### Written task:
Can you copy the text of every item below word for word, leaving the pictures out?

Saved data entries:
— begin —
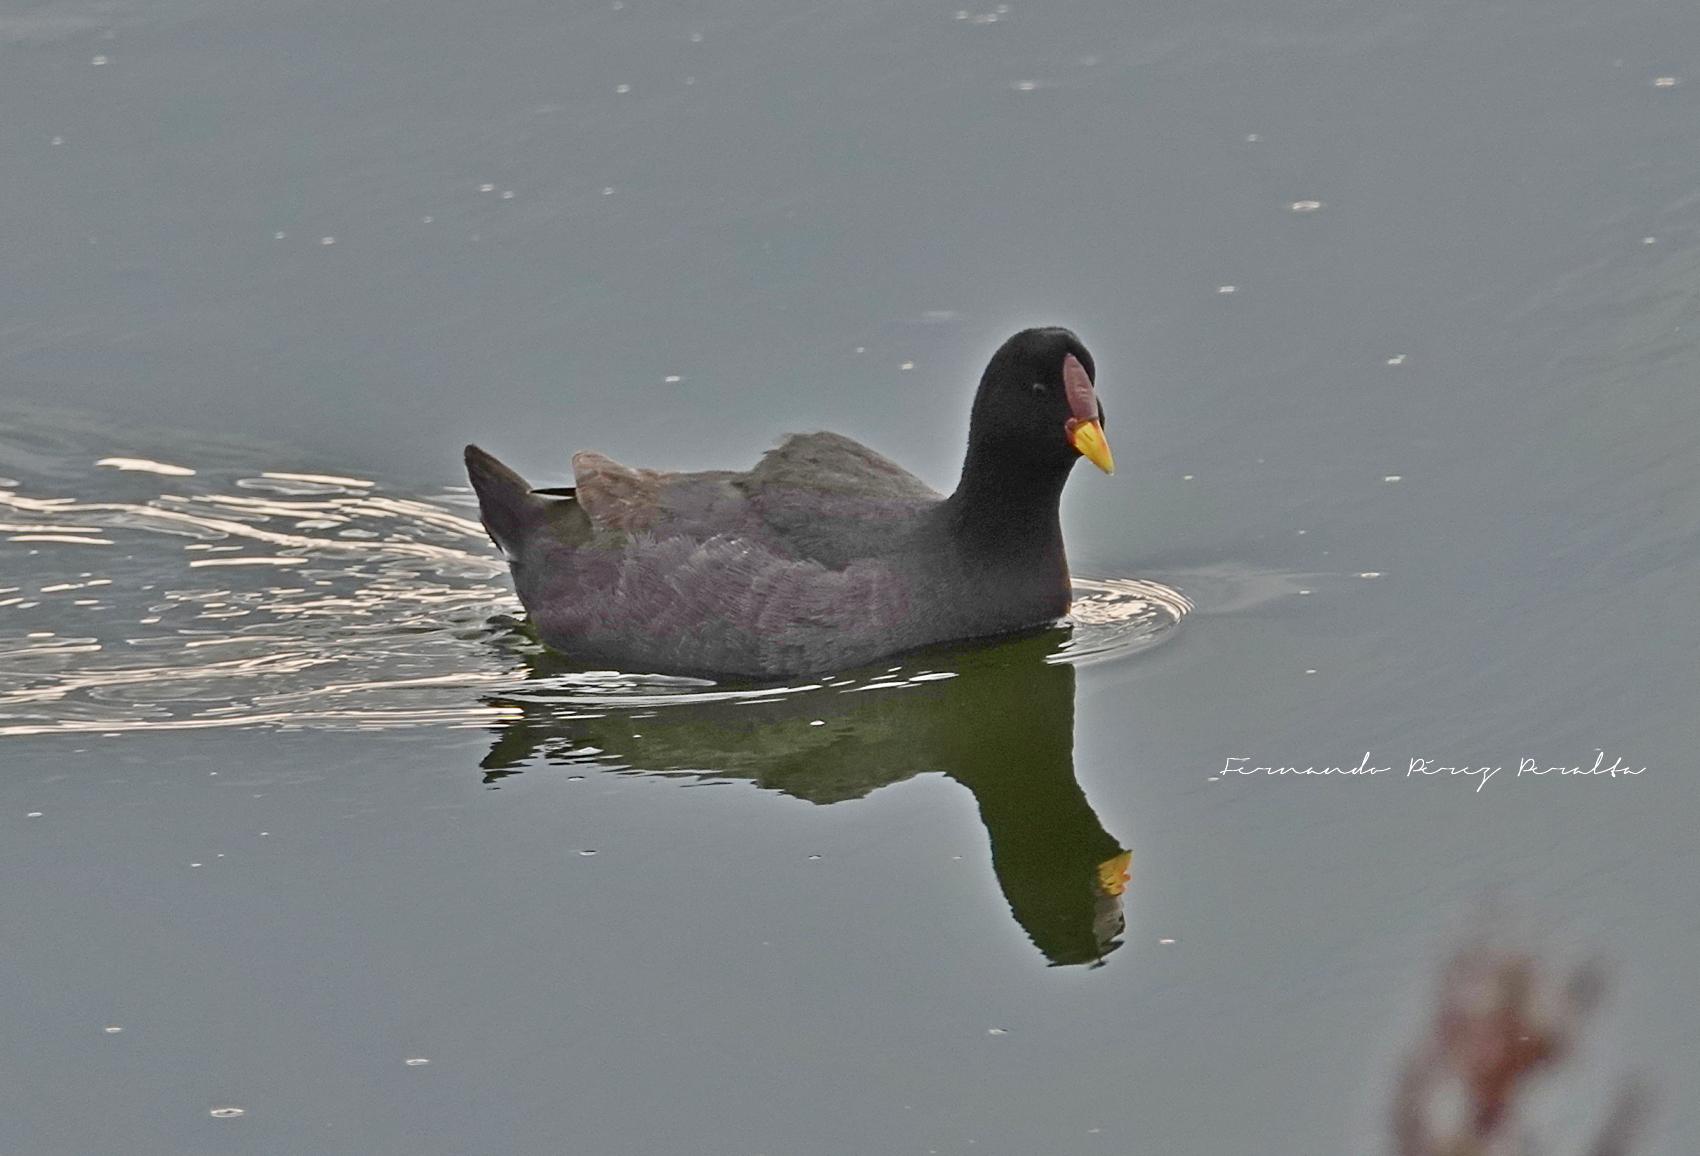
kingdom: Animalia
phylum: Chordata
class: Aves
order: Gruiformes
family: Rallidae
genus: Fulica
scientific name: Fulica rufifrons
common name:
— end —
### Exercise solution:
kingdom: Animalia
phylum: Chordata
class: Aves
order: Gruiformes
family: Rallidae
genus: Fulica
scientific name: Fulica rufifrons
common name:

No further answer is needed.